Getting Around

First Contact With Local Transportation

How locals actually get around a city, and why it matters for how you experience the place.

June 4, 2025 · 8 min read

First Contact With Local Transportation

The way you move around a city changes what you see of it. Cabbing everywhere insulates you. Walking everywhere shows you neighborhoods you wouldn't have found. Using the metro puts you next to whoever else uses the metro, and that alone is worth doing.

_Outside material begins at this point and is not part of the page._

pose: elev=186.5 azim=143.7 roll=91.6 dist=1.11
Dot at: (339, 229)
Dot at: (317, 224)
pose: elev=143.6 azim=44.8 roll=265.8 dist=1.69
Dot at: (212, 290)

The first day in a new city, the temptation is to take a taxi from the airport and taxis for the rest of the day. It's easier, you don't need to think. It's also a missed opportunity. The good news is most major cities have transit apps that are now so good they've eliminated the anxiety of getting it wrong.

The airport-to-city question

This is the trip that sets your relationship with the city. Get it right and everything else feels easier.

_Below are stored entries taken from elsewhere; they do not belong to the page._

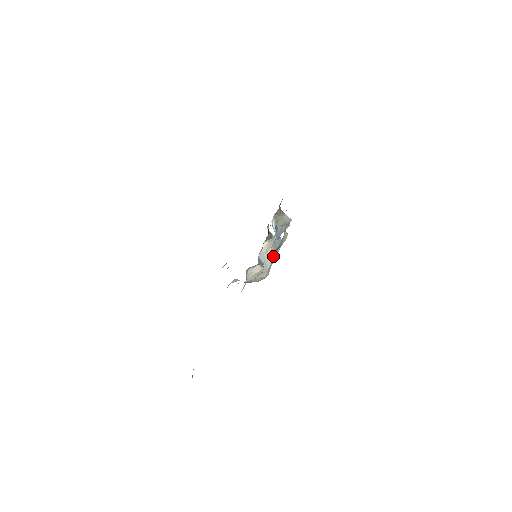
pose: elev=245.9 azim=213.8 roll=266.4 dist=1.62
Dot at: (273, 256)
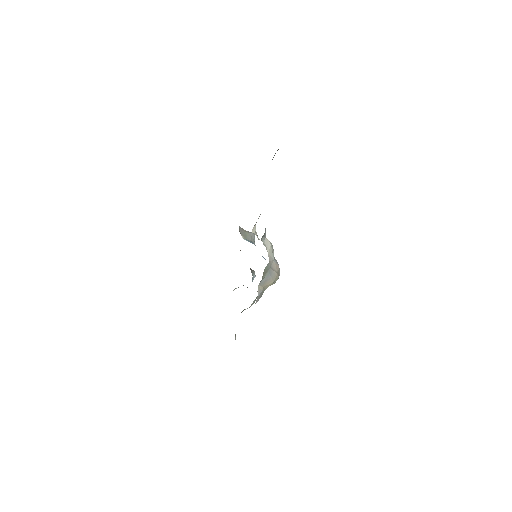
Dot at: occluded
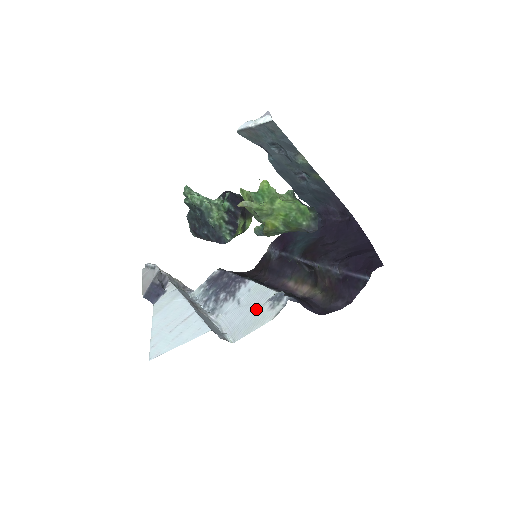
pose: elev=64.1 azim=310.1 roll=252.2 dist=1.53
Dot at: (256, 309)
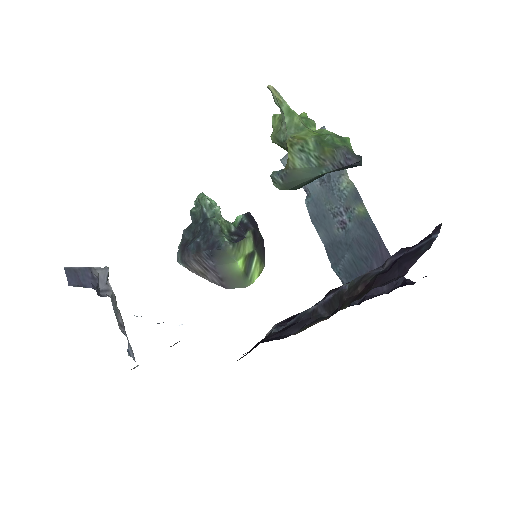
Dot at: occluded
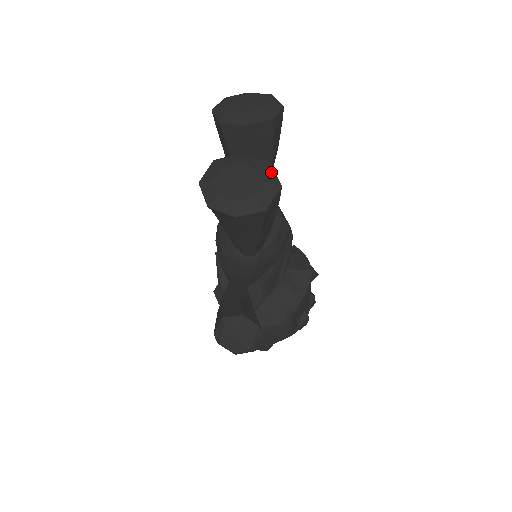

The general rule is that the direct train from the airport, if it exists, is almost always the best choice. Fast, cheap, no traffic, drops you at a central station where you can figure out the last leg. This is true of Zurich, Vienna, Frankfurt, Amsterdam, Zurich, Copenhagen, London Gatwick, Stockholm Arlanda, Rome, Milan Malpensa, Barcelona, Madrid, Kuala Lumpur, Hong Kong, Tokyo, Seoul, Bangkok, and Singapore.

A few airports have famous exceptions. New York's AirTrain plus subway to JFK works but takes over an hour. Los Angeles has no real transit from LAX, though the new Metro connector is finally opening. Bali is taxi or scooter only. Buenos Aires' Ezeiza is really only served by cabs and buses, no train.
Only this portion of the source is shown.